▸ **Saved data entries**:

————

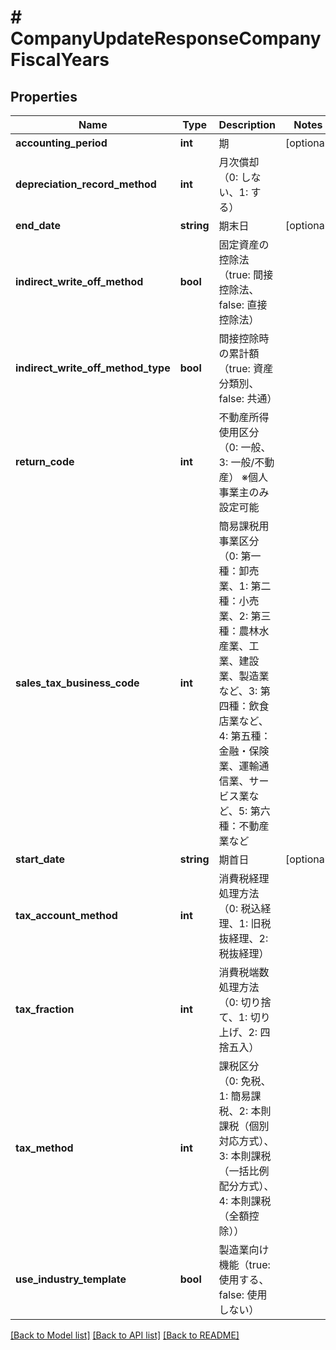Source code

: # # CompanyUpdateResponseCompanyFiscalYears

## Properties

Name | Type | Description | Notes
------------ | ------------- | ------------- | -------------
**accounting_period** | **int** | 期 | [optional]
**depreciation_record_method** | **int** | 月次償却（0: しない、1: する） |
**end_date** | **string** | 期末日 | [optional]
**indirect_write_off_method** | **bool** | 固定資産の控除法（true: 間接控除法、false: 直接控除法） |
**indirect_write_off_method_type** | **bool** | 間接控除時の累計額（true: 資産分類別、false: 共通） |
**return_code** | **int** | 不動産所得使用区分（0: 一般、3: 一般/不動産） ※個人事業主のみ設定可能 |
**sales_tax_business_code** | **int** | 簡易課税用事業区分（0: 第一種：卸売業、1: 第二種：小売業、2: 第三種：農林水産業、工業、建設業、製造業など、3: 第四種：飲食店業など、4: 第五種：金融・保険業、運輸通信業、サービス業など、5: 第六種：不動産業など |
**start_date** | **string** | 期首日 | [optional]
**tax_account_method** | **int** | 消費税経理処理方法（0: 税込経理、1: 旧税抜経理、2: 税抜経理） |
**tax_fraction** | **int** | 消費税端数処理方法（0: 切り捨て、1: 切り上げ、2: 四捨五入） |
**tax_method** | **int** | 課税区分（0: 免税、1: 簡易課税、2: 本則課税（個別対応方式）、3: 本則課税（一括比例配分方式）、4: 本則課税（全額控除）） |
**use_industry_template** | **bool** | 製造業向け機能（true: 使用する、false: 使用しない） |

[[Back to Model list]](../../README.md#models) [[Back to API list]](../../README.md#endpoints) [[Back to README]](../../README.md)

————

▸ **DESCRIPTION OF THE TASK**: Return every line above character for character, but leave out the pictures.

▸ **RESULT**:
Source code

: # # CompanyUpdateResponseCompanyFiscalYears

## Properties

Name | Type | Description | Notes
------------ | ------------- | ------------- | -------------
**accounting_period** | **int** | 期 | [optional]
**depreciation_record_method** | **int** | 月次償却（0: しない、1: する） |
**end_date** | **string** | 期末日 | [optional]
**indirect_write_off_method** | **bool** | 固定資産の控除法（true: 間接控除法、false: 直接控除法） |
**indirect_write_off_method_type** | **bool** | 間接控除時の累計額（true: 資産分類別、false: 共通） |
**return_code** | **int** | 不動産所得使用区分（0: 一般、3: 一般/不動産） ※個人事業主のみ設定可能 |
**sales_tax_business_code** | **int** | 簡易課税用事業区分（0: 第一種：卸売業、1: 第二種：小売業、2: 第三種：農林水産業、工業、建設業、製造業など、3: 第四種：飲食店業など、4: 第五種：金融・保険業、運輸通信業、サービス業など、5: 第六種：不動産業など |
**start_date** | **string** | 期首日 | [optional]
**tax_account_method** | **int** | 消費税経理処理方法（0: 税込経理、1: 旧税抜経理、2: 税抜経理） |
**tax_fraction** | **int** | 消費税端数処理方法（0: 切り捨て、1: 切り上げ、2: 四捨五入） |
**tax_method** | **int** | 課税区分（0: 免税、1: 簡易課税、2: 本則課税（個別対応方式）、3: 本則課税（一括比例配分方式）、4: 本則課税（全額控除）） |
**use_industry_template** | **bool** | 製造業向け機能（true: 使用する、false: 使用しない） |

[[Back to Model list]](../../README.md#models) [[Back to API list]](../../README.md#endpoints) [[Back to README]](../../README.md)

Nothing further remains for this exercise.